Administrative review next for officers involved in Tamir Rice case
A grand jury in Cleveland in the U.S. state of OH on Monday acquitted a white police officer who shot and killed a 12-year-old black teenager last year.
While the police radio personnel described the suspect’s clothing to the officers, they did not tell them that the 911 caller had said that the suspect may have been a minor and that the gun he was carrying may not have been real.
It was many things, but yesterday a grand jury ruled it was not a crime, that the rookie officer who pulled the trigger “had reason to fear for his life”, and that “there was no way to know Tamir’s gun was not real”.
Both attorneys said the officers weren’t available for interviews because of a pending federal lawsuit filed by Tamir’s family against them and the city. An attorney for Garmback issued a statement that said the officers “acted within the bounds of the law”. He said he did not believe a judge or a jury would convict either officer. Cuyahoga County District Attorney Tim McGinty has already drawn sharp criticism from Rice’s family and on social media for his handling of the case.
Prosecutors said in a report released Monday that the gun Tamir was carrying – at the top and right – was “functionally identical” to the real one pictured at the bottom left.
An Ohio grand jury decided on Monday not to indict Loehmann or Garmback on any charges of criminal misconduct.
Officer Timothy Loehmann shot Tamir within seconds of emerging from a cruiser because the officer thought the boy was drawing a gun from his waistband.
McGinty had previously said his office wasn’t using the reports to reach a conclusion and that the grand jury would get to consider all the evidence to reach its decision.

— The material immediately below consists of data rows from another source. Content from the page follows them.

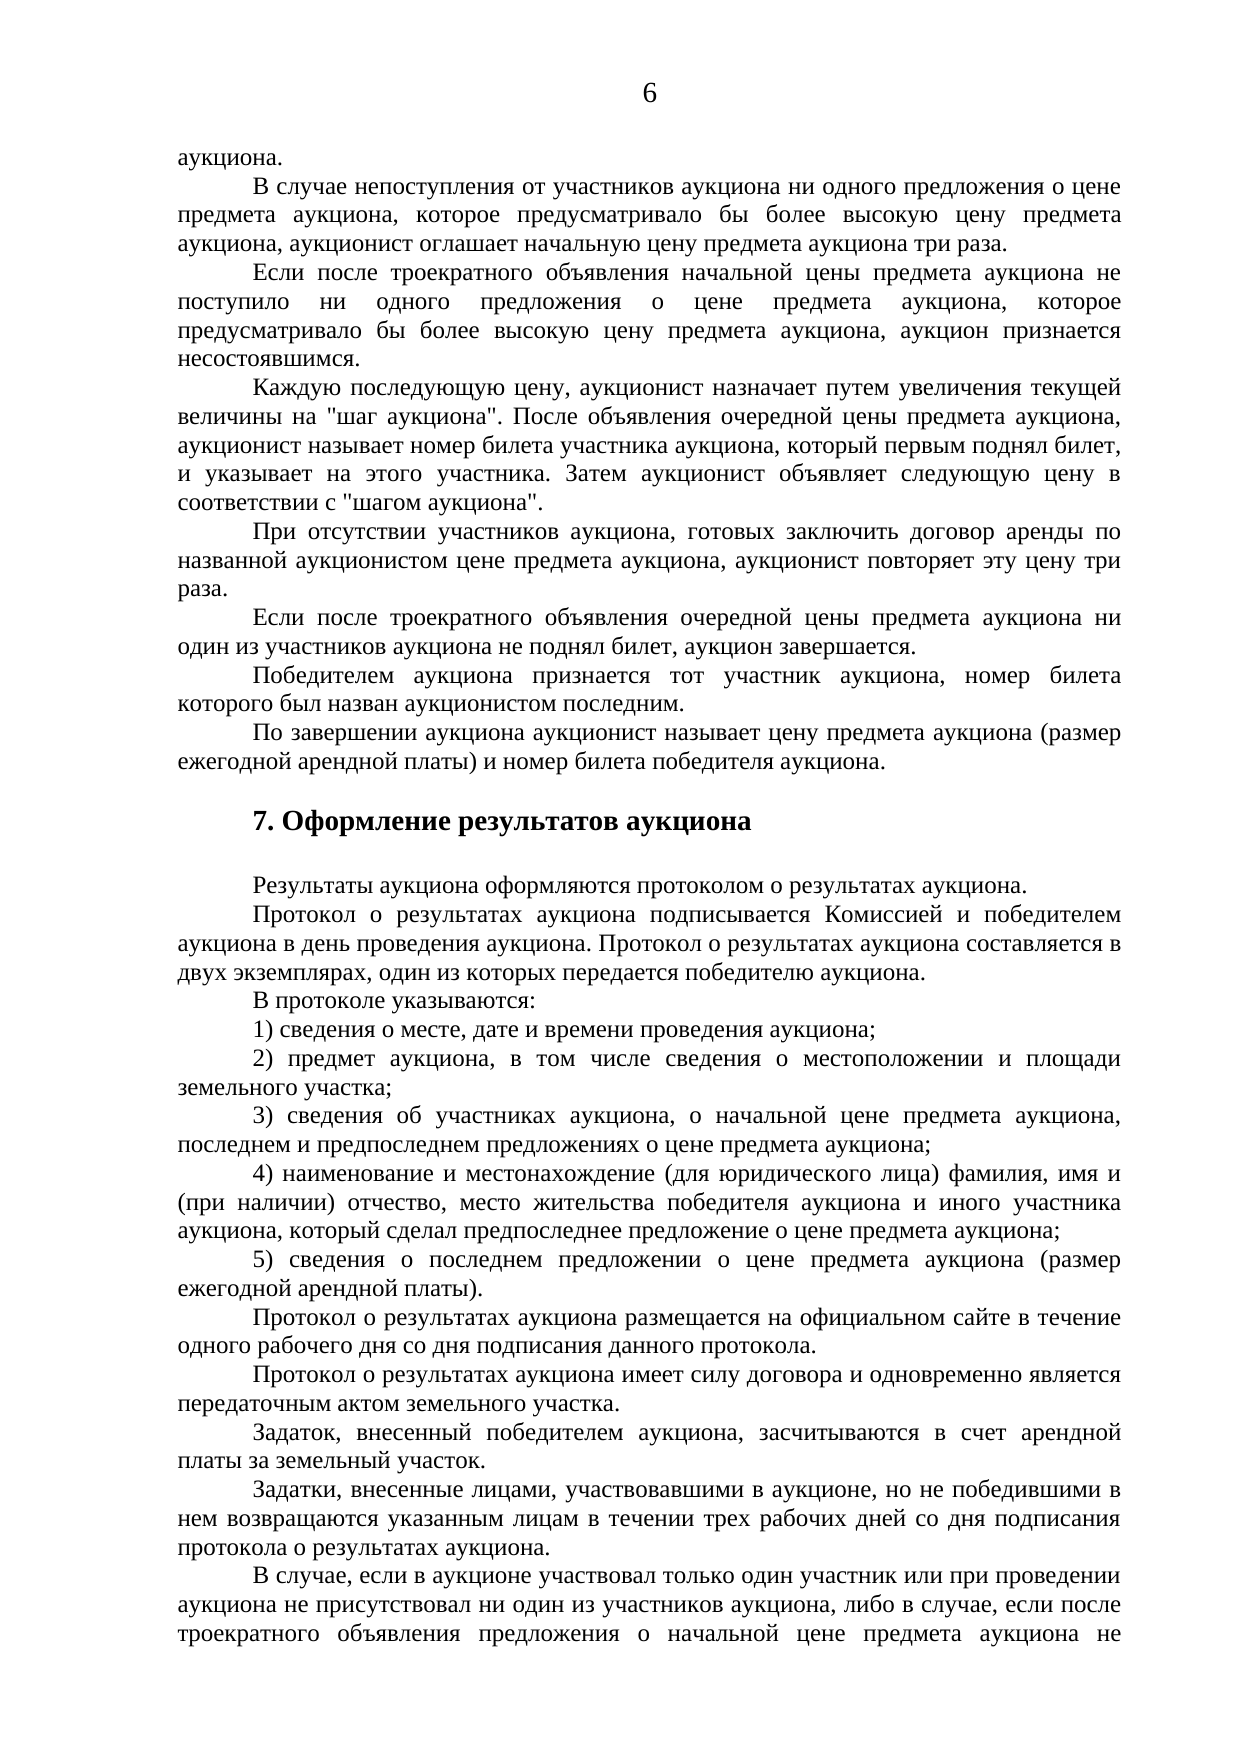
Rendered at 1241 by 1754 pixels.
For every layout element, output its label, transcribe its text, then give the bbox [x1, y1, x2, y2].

text Результаты аукциона оформляются протоколом о результатах аукциона. [177, 871, 1122, 899]
text Победителем аукциона признается тот участник аукциона, номер билета которого был назван аукционистом последним. [177, 660, 1122, 717]
text Задатки, внесенные лицами, участвовавшими в аукционе, но не победившими в нем возвращаются указанным лицам в течении трех рабочих дней со дня подписания протокола о результатах аукциона. [177, 1474, 1122, 1561]
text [177, 1561, 1122, 1647]
text Если после троекратного объявления очередной цены предмета аукциона ни один из участников аукциона не поднял билет, аукцион завершается. [177, 602, 1122, 660]
text 7. Оформление результатов аукциона [177, 803, 1122, 837]
text 5) сведения о последнем предложении о цене предмета аукциона (размер ежегодной арендной платы). [177, 1244, 1122, 1302]
text При отсутствии участников аукциона, готовых заключить договор аренды по названной аукционистом цене предмета аукциона, аукционист повторяет эту цену три раза. [177, 516, 1122, 602]
text Протокол о результатах аукциона размещается на официальном сайте в течение одного рабочего дня со дня подписания данного протокола. [177, 1302, 1122, 1359]
text 1) сведения о месте, дате и времени проведения аукциона; [177, 1014, 1122, 1043]
text В случае непоступления от участников аукциона ни одного предложения о цене предмета аукциона, которое предусматривало бы более высокую цену предмета аукциона, аукционист оглашает начальную цену предмета аукциона три раза. [177, 171, 1122, 257]
text По завершении аукциона аукционист называет цену предмета аукциона (размер ежегодной арендной платы) и номер билета победителя аукциона. [177, 717, 1122, 775]
text 4) наименование и местонахождение (для юридического лица) фамилия, имя и (при наличии) отчество, место жительства победителя аукциона и иного участника аукциона, который сделал предпоследнее предложение о цене предмета аукциона; [177, 1158, 1122, 1244]
text Если после троекратного объявления начальной цены предмета аукциона не поступило ни одного предложения о цене предмета аукциона, которое предусматривало бы более высокую цену предмета аукциона, аукцион признается несостоявшимся. [177, 257, 1122, 372]
text В протоколе указываются: [177, 986, 1122, 1014]
text Протокол о результатах аукциона имеет силу договора и одновременно является передаточным актом земельного участка. [177, 1359, 1122, 1417]
text Протокол о результатах аукциона подписывается Комиссией и победителем аукциона в день проведения аукциона. Протокол о результатах аукциона составляется в двух экземплярах, один из которых передается победителю аукциона. [177, 899, 1122, 986]
text Каждую последующую цену, аукционист назначает путем увеличения текущей величины на "шаг аукциона". После объявления очередной цены предмета аукциона, аукционист называет номер билета участника аукциона, который первым поднял билет, и указывает на этого участника. Затем аукционист объявляет следующую цену в соответствии с "шагом аукциона". [177, 372, 1122, 516]
text Задаток, внесенный победителем аукциона, засчитываются в счет арендной платы за земельный участок. [177, 1417, 1122, 1474]
text 3) сведения об участниках аукциона, о начальной цене предмета аукциона, последнем и предпоследнем предложениях о цене предмета аукциона; [177, 1101, 1122, 1158]
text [177, 142, 1122, 171]
text 2) предмет аукциона, в том числе сведения о местоположении и площади земельного участка; [177, 1043, 1122, 1101]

McGinty insisted that “steps have been taken” to ensure that this “tragic event” does not happen again, including outfitting all Cleveland police officers with body cameras in order to help “improve public confidence and improve performance”.
They accused McGinty of “abusing and manipulating the grand jury process to orchestrate a vote against indictment” and urged federal prosecutors to “step in to conduct a real investigation”.

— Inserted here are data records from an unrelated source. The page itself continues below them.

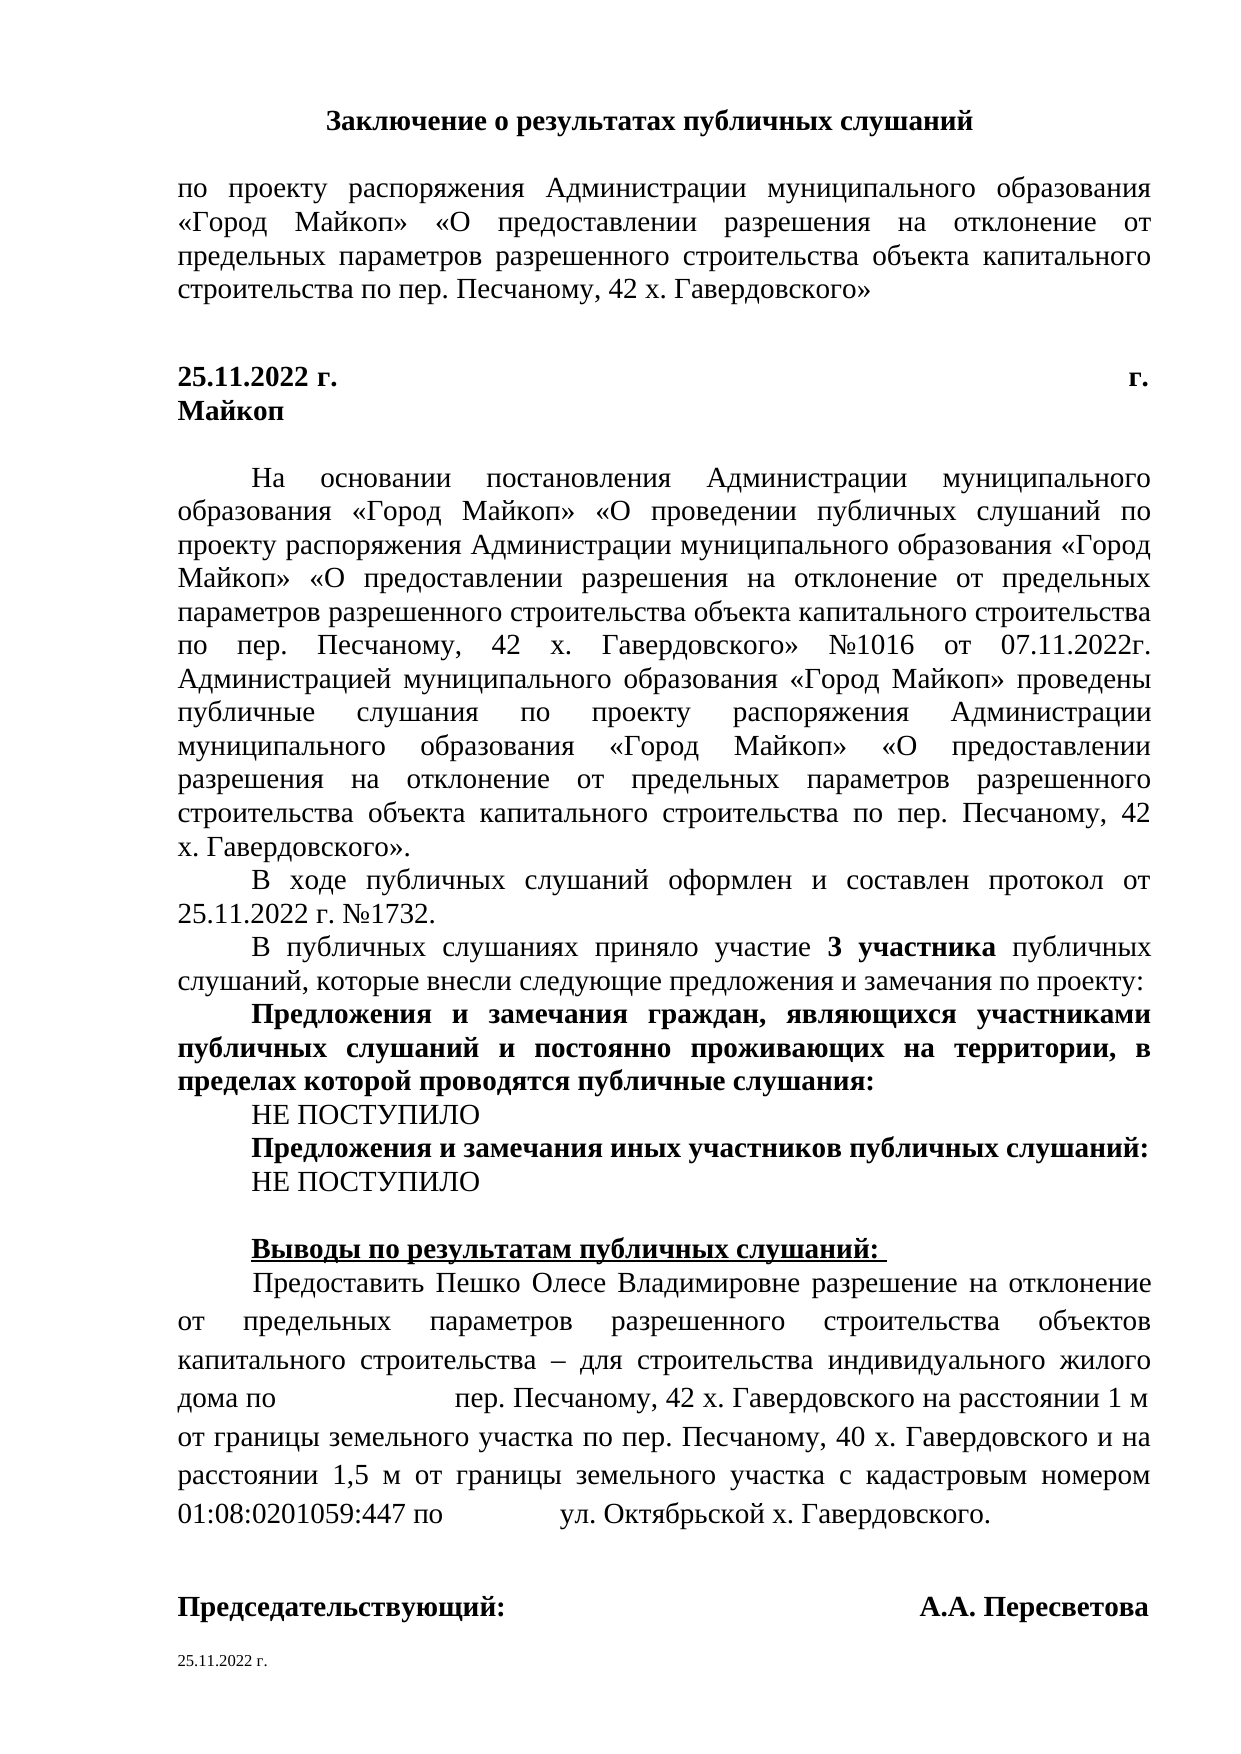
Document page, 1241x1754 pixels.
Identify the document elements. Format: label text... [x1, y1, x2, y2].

text Предложения и замечания граждан, являющихся участниками публичных слушаний и постоянно проживающих на территории, в пределах которой проводятся публичные слушания: [177, 996, 1152, 1097]
text по проекту распоряжения Администрации муниципального образования «Город Майкоп» «О предоставлении разрешения на отклонение от предельных параметров разрешенного строительства объекта капитального строительства по пер. Песчаному, 42 х. Гавердовского» [177, 171, 1152, 305]
text Председательствующий: А.А. Пересветова [177, 1589, 1152, 1622]
text В публичных слушаниях приняло участие 3 участника публичных слушаний, которые внесли следующие предложения и замечания по проекту: [177, 929, 1152, 996]
text Предложения и замечания иных участников публичных слушаний: [177, 1131, 1152, 1164]
text Выводы по результатам публичных слушаний: [177, 1231, 1152, 1265]
text 25.11.2022 г. [177, 1650, 1122, 1669]
text Заключение о результатах публичных слушаний [177, 103, 1122, 137]
text 25.11.2022 г. г. Майкоп [177, 359, 1152, 426]
text В ходе публичных слушаний оформлен и составлен протокол от 25.11.2022 г. №1732. [177, 862, 1152, 929]
text Предоставить Пешко Олесе Владимировне разрешение на отклонение от предельных параметров разрешенного строительства объектов капитального строительства – для строительства индивидуального жилого дома по пер. Песчаному, 42 х. Гавердовского на расстоянии 1 м от границы земельного участка по пер. Песчаному, 40 х. Гавердовского и на расстоянии 1,5 м от границы земельного участка с кадастровым номером 01:08:0201059:447 по ул. Октябрьской х. Гавердовского. [177, 1265, 1152, 1529]
text НЕ ПОСТУПИЛО [177, 1097, 1152, 1131]
text На основании постановления Администрации муниципального образования «Город Майкоп» «О проведении публичных слушаний по проекту распоряжения Администрации муниципального образования «Город Майкоп» «О предоставлении разрешения на отклонение от предельных параметров разрешенного строительства объекта капитального строительства по пер. Песчаному, 42 х. Гавердовского» №1016 от 07.11.2022г. Администрацией муниципального образования «Город Майкоп» проведены публичные слушания по проекту распоряжения Администрации муниципального образования «Город Майкоп» «О предоставлении разрешения на отклонение от предельных параметров разрешенного строительства объекта капитального строительства по пер. Песчаному, 42 х. Гавердовского». [177, 460, 1152, 862]
text НЕ ПОСТУПИЛО [177, 1164, 1152, 1198]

The decision was faced with condemnation from Tamir’s family. But prosecutors say plenty of mistakes were made that led to the tragedy.
Jackson would not comment on the grand jury’s decision, but said he has heard from citizens expressing a perceived “lack of fairness and a lack of justice” after the decision.
For the Rice family, the shooting and the subsequent investigation was symptomatic of much more than a “perfect storm of human error”.
“In a time in which a non-indictment for two police officers who have killed an unarmed black child is business as usual, we mourn for Tamir, and for all of the black people who have been killed by police without justice…”
Now, an administrative hearing will now be held to determine if the officers violated any departmental policies during the shooting of the 12-year-old. Police Chief Calvin Williams says the two officers remain on restricted duty. We will make them as carefully and consistently as we can.
“After this investigation – which took over a year to unfold – and Prosecutor McGinty’s mishandling of this case, we no longer trust the local criminal justice system, which we view as corrupt”, a statement from Tamir’s mother read, according to the Washington Post.
Loehmann opened fire from a distance estimated at 4½ to 7 feet, getting off two shots and missing with one of them.